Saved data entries
● ● ● ● ● ● ●

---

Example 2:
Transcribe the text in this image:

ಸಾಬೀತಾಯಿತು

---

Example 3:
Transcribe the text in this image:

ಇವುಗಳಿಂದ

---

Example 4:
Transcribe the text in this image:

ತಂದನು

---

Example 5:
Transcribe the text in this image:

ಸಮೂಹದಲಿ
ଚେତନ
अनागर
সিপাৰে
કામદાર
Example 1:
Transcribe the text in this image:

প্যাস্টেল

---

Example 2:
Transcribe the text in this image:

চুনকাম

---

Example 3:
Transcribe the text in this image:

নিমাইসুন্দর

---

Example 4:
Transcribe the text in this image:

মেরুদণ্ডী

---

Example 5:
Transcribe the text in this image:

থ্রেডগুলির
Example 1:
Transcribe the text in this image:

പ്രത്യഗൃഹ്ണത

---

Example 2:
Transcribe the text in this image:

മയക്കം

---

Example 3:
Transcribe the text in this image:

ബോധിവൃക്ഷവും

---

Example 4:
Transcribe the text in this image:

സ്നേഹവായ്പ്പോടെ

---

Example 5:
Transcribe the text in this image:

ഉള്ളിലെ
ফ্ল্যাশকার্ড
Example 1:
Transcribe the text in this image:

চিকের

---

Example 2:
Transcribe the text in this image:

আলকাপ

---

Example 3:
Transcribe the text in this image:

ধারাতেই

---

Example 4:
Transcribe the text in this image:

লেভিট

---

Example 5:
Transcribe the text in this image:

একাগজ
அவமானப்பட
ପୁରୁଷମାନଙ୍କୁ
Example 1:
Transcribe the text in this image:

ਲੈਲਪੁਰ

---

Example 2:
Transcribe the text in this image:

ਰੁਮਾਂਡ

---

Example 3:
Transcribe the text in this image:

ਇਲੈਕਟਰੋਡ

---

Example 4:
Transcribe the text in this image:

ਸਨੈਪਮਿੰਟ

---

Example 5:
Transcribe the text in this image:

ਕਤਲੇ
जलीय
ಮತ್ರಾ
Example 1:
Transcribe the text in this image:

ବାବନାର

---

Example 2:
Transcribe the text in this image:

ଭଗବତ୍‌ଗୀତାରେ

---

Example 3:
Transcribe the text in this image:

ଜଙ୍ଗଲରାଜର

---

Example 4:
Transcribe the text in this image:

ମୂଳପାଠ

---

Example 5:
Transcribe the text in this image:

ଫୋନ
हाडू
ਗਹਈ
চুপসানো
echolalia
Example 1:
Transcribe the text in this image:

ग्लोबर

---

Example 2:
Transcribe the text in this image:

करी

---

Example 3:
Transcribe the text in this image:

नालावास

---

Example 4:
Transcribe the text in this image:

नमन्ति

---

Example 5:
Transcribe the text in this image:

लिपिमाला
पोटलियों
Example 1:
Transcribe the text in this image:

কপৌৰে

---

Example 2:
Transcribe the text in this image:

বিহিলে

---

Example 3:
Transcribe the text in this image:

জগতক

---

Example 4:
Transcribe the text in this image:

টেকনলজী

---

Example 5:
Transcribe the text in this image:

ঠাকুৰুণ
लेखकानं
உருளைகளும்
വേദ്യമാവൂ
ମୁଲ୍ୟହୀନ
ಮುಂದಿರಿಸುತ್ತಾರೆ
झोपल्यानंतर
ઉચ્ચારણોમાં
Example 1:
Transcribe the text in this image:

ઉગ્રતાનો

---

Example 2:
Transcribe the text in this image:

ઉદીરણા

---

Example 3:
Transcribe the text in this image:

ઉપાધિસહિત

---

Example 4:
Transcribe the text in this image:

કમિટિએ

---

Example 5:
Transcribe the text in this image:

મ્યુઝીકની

● ● ● ● ● ● ●

Work instruction -> So that nothing is lost, please repeat all of the entries exactly.

Task output ->
---

Example 2:
Transcribe the text in this image:

ಸಾಬೀತಾಯಿತು

---

Example 3:
Transcribe the text in this image:

ಇವುಗಳಿಂದ

---

Example 4:
Transcribe the text in this image:

ತಂದನು

---

Example 5:
Transcribe the text in this image:

ಸಮೂಹದಲಿ
ଚେତନ
अनागर
সিপাৰে
કામદાર
Example 1:
Transcribe the text in this image:

প্যাস্টেল

---

Example 2:
Transcribe the text in this image:

চুনকাম

---

Example 3:
Transcribe the text in this image:

নিমাইসুন্দর

---

Example 4:
Transcribe the text in this image:

মেরুদণ্ডী

---

Example 5:
Transcribe the text in this image:

থ্রেডগুলির
Example 1:
Transcribe the text in this image:

പ്രത്യഗൃഹ്ണത

---

Example 2:
Transcribe the text in this image:

മയക്കം

---

Example 3:
Transcribe the text in this image:

ബോധിവൃക്ഷവും

---

Example 4:
Transcribe the text in this image:

സ്നേഹവായ്പ്പോടെ

---

Example 5:
Transcribe the text in this image:

ഉള്ളിലെ
ফ্ল্যাশকার্ড
Example 1:
Transcribe the text in this image:

চিকের

---

Example 2:
Transcribe the text in this image:

আলকাপ

---

Example 3:
Transcribe the text in this image:

ধারাতেই

---

Example 4:
Transcribe the text in this image:

লেভিট

---

Example 5:
Transcribe the text in this image:

একাগজ
அவமானப்பட
ପୁରୁଷମାନଙ୍କୁ
Example 1:
Transcribe the text in this image:

ਲੈਲਪੁਰ

---

Example 2:
Transcribe the text in this image:

ਰੁਮਾਂਡ

---

Example 3:
Transcribe the text in this image:

ਇਲੈਕਟਰੋਡ

---

Example 4:
Transcribe the text in this image:

ਸਨੈਪਮਿੰਟ

---

Example 5:
Transcribe the text in this image:

ਕਤਲੇ
जलीय
ಮತ್ರಾ
Example 1:
Transcribe the text in this image:

ବାବନାର

---

Example 2:
Transcribe the text in this image:

ଭଗବତ୍‌ଗୀତାରେ

---

Example 3:
Transcribe the text in this image:

ଜଙ୍ଗଲରାଜର

---

Example 4:
Transcribe the text in this image:

ମୂଳପାଠ

---

Example 5:
Transcribe the text in this image:

ଫୋନ
हाडू
ਗਹਈ
চুপসানো
echolalia
Example 1:
Transcribe the text in this image:

ग्लोबर

---

Example 2:
Transcribe the text in this image:

करी

---

Example 3:
Transcribe the text in this image:

नालावास

---

Example 4:
Transcribe the text in this image:

नमन्ति

---

Example 5:
Transcribe the text in this image:

लिपिमाला
पोटलियों
Example 1:
Transcribe the text in this image:

কপৌৰে

---

Example 2:
Transcribe the text in this image:

বিহিলে

---

Example 3:
Transcribe the text in this image:

জগতক

---

Example 4:
Transcribe the text in this image:

টেকনলজী

---

Example 5:
Transcribe the text in this image:

ঠাকুৰুণ
लेखकानं
உருளைகளும்
വേദ്യമാവൂ
ମୁଲ୍ୟହୀନ
ಮುಂದಿರಿಸುತ್ತಾರೆ
झोपल्यानंतर
ઉચ્ચારણોમાં
Example 1:
Transcribe the text in this image:

ઉગ્રતાનો

---

Example 2:
Transcribe the text in this image:

ઉદીરણા

---

Example 3:
Transcribe the text in this image:

ઉપાધિસહિત

---

Example 4:
Transcribe the text in this image:

કમિટિએ

---

Example 5:
Transcribe the text in this image:

મ્યુઝીકની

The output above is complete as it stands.